Warning: naughty language ahead.
“In the beginning there was nothing. God said, ‘Let there be light!’ And there was light. There was still nothing, but you could see it a whole lot better. ”
~ Ellen Degeneres
We need to laugh at this shit, and pronto.
Because as it stands, we’re kind of fucked.
Religion, morality, and pervasive God concepts are eclipsing potential joy like a giant airship blimp sailing twelve feet high.
Why? Because squeezing “God” inside our human capacity for imagination is like pushing a 300 lb dude into a doghouse. Except even tighter. And I’m talking about a pretty small doghouse too, you guys. You know what, seriously—forget the whole doghouse entirely. It’s more like trying to fit a 300, no, let’s make it a 375 pound guy inside a sneaker. A kid’s sneaker.
We’ve got it wrong. (And this is coming from a guy not pretending to know what right would look like.) And Standup Comedians are the best critics of a system in deep failure. Let’s watch ’em slay a few sacred dragons.
Shalom Auslander distilled our contemporary sate of being:
“Expecting hell, we’re ill-prepared for heaven.”
The word “God” has been usurped by some shady types. There are people and entire institutions, who claim to know this unknowable entity. They assure us that their take on God is not only right, but also the only right one.
But they’re wrong, you guys. You can’t know the unknowable. Like, intellectually. Of course you might maybe experience God, have experiential knowledge of God. Of course.
But knowing it? Understanding the mind of God? Comprehending God? Fiction.
I was born into one of those difficult, pervasive institutions. I was raised Catholic. It hurt. I walked away. But belief in “God” seems to be in the cards for me. I’m stuck with it.
Woody Allen said:
“To you I’m an atheist; to God, I’m the Loyal Opposition.”
So open up that cranium. Think of me as an old friend of God’s, if you will, just whaling away at some of the bullshit that people are imposing on the dude.
Was it Rumi, or Hafiz, who said that you can only point toward the moon? I can’t remember. Religions are pointing toward the manhole cover. We are products of environments. They are riddled with religion. To get ourselves unstuck about this God thing, we are well served in examining the water we currently swim in.
We are informed by our environment. We have as much choice in this as we had in our skin pigment and height at birth.

SUPPLIED MATERIAL.

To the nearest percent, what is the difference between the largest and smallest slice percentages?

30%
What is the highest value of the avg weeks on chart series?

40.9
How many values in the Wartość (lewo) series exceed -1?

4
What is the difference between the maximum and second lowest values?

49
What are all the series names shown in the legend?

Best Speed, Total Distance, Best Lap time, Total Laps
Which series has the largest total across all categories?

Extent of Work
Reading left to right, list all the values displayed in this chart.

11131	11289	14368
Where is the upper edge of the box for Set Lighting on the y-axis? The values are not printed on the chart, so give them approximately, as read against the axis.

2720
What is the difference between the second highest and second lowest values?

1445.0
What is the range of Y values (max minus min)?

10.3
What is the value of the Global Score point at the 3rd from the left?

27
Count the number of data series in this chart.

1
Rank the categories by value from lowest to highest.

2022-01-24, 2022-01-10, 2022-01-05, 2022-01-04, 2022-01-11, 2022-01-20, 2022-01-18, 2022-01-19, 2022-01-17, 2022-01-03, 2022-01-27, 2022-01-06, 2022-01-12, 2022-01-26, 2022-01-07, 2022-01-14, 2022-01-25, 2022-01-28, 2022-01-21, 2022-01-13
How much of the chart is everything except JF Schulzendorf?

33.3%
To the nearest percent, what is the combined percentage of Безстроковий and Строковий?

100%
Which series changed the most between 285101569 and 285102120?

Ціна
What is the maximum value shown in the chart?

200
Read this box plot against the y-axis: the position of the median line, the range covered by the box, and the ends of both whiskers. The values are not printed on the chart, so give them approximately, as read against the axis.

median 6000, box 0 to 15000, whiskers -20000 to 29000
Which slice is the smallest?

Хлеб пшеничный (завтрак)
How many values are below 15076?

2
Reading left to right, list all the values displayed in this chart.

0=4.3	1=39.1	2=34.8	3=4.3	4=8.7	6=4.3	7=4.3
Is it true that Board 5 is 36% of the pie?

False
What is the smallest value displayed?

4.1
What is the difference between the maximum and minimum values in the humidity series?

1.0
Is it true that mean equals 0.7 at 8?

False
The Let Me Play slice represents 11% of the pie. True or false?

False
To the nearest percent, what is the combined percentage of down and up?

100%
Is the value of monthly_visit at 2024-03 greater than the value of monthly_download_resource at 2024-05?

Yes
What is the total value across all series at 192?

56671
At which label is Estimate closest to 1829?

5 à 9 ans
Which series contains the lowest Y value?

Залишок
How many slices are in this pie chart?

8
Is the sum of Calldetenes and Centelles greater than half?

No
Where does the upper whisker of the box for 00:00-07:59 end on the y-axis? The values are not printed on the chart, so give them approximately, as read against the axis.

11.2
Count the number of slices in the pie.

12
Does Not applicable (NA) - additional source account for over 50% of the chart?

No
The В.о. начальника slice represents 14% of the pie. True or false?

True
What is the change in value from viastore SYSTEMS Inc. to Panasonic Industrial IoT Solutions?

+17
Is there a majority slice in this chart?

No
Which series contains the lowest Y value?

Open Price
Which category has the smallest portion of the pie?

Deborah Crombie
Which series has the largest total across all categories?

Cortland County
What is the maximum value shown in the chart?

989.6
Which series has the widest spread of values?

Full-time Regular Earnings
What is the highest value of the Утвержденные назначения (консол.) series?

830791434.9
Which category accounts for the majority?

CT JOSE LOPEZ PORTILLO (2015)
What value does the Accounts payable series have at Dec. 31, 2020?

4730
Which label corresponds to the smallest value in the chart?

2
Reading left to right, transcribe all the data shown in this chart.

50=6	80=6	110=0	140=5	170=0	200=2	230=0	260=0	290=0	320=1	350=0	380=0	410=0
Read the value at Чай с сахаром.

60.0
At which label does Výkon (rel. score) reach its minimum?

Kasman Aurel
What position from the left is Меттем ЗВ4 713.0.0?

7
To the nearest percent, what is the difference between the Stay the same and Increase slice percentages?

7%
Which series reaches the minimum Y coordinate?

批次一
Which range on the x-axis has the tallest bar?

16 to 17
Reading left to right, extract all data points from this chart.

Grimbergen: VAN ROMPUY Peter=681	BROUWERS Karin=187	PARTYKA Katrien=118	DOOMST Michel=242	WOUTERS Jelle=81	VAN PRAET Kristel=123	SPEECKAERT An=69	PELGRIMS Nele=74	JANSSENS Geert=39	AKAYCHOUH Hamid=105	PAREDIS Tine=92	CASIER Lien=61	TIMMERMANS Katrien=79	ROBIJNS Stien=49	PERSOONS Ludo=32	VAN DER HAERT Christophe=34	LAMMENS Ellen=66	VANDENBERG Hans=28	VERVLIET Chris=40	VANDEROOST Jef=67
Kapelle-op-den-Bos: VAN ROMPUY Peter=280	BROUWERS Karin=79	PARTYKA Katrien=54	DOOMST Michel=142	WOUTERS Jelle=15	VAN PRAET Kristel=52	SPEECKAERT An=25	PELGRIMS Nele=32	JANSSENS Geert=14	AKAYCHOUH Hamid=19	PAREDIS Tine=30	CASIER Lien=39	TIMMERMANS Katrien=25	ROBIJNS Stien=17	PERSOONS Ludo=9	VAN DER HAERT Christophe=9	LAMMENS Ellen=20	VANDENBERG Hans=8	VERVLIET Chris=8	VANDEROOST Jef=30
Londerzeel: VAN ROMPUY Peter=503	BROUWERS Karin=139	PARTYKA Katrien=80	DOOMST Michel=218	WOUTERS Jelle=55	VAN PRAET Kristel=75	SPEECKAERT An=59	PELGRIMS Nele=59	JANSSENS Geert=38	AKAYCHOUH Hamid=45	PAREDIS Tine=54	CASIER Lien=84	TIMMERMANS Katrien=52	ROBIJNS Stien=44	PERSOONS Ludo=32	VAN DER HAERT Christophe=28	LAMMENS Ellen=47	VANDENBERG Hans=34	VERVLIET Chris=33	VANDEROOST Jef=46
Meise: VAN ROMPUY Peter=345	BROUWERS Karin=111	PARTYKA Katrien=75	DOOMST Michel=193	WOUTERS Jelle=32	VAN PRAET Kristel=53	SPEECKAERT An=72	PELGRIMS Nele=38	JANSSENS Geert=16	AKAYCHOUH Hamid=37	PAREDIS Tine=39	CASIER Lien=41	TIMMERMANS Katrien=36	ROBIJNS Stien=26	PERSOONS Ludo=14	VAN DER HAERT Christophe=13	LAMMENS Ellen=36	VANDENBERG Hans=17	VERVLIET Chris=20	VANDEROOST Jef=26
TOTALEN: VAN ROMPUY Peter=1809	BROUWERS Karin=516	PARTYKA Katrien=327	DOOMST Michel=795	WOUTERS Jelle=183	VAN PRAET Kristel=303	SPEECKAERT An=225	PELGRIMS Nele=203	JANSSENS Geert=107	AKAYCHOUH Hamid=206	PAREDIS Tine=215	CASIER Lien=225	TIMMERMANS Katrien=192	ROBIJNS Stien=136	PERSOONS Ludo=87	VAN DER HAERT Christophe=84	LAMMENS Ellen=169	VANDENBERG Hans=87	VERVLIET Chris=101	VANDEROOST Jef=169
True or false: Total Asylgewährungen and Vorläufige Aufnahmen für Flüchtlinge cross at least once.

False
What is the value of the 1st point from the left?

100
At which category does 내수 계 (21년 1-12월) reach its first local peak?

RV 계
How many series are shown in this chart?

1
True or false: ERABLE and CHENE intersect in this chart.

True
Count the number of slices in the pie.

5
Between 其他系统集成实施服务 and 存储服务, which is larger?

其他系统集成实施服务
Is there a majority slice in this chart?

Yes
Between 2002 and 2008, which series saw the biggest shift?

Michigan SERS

REQUIRED WORK.
[1] Reproduce the passage of the essay on God and comedy from "Because as it" up to and including "twelve feet high.".
[2] Resume the essay on God and comedy after its final sentence and carry it forward.
The records above stand apart from the essay on God and comedy.

ANSWERS.
[1]
Because as it stands, we’re kind of fucked.
Religion, morality, and pervasive God concepts are eclipsing potential joy like a giant airship blimp sailing twelve feet high.

[2]
Religions do provide one good thing. A place for examining these (our!) bankrupt God concepts. A storehouse of misconceptions. A huge rook full of lies. Carlin had a good handle on that:
“When it comes to bullshit, big-time, major league bullshit, you have to stand in awe of the all-time champion of false promises and exaggerated claims, religion. No contest. No contest. Religion. Religion easily has the greatest bullshit story ever told. Think about it. Religion has actually convinced people that there’s an invisible man living in the sky who watches everything you do, every minute of every day. And the invisible man has a special list of ten things he does not want you to do. And if you do any of these ten things, he has a special place, full of fire and smoke and burning and torture and anguish, where he will send you to live and suffer and burn and choke and scream and cry forever and ever ’til the end of time!”
Not that funny, in fact. Carlin did that more and more, the whole “I’m angry, and that will have to do” school of standup comedy. But the quote is poignant; it affords a glimpse into the madness of it. The insanity of modern mass-market superstition. Comics can come through as luminaries. Laughter points toward divinity more accurately than somber, candle-lit, kneeling ritual.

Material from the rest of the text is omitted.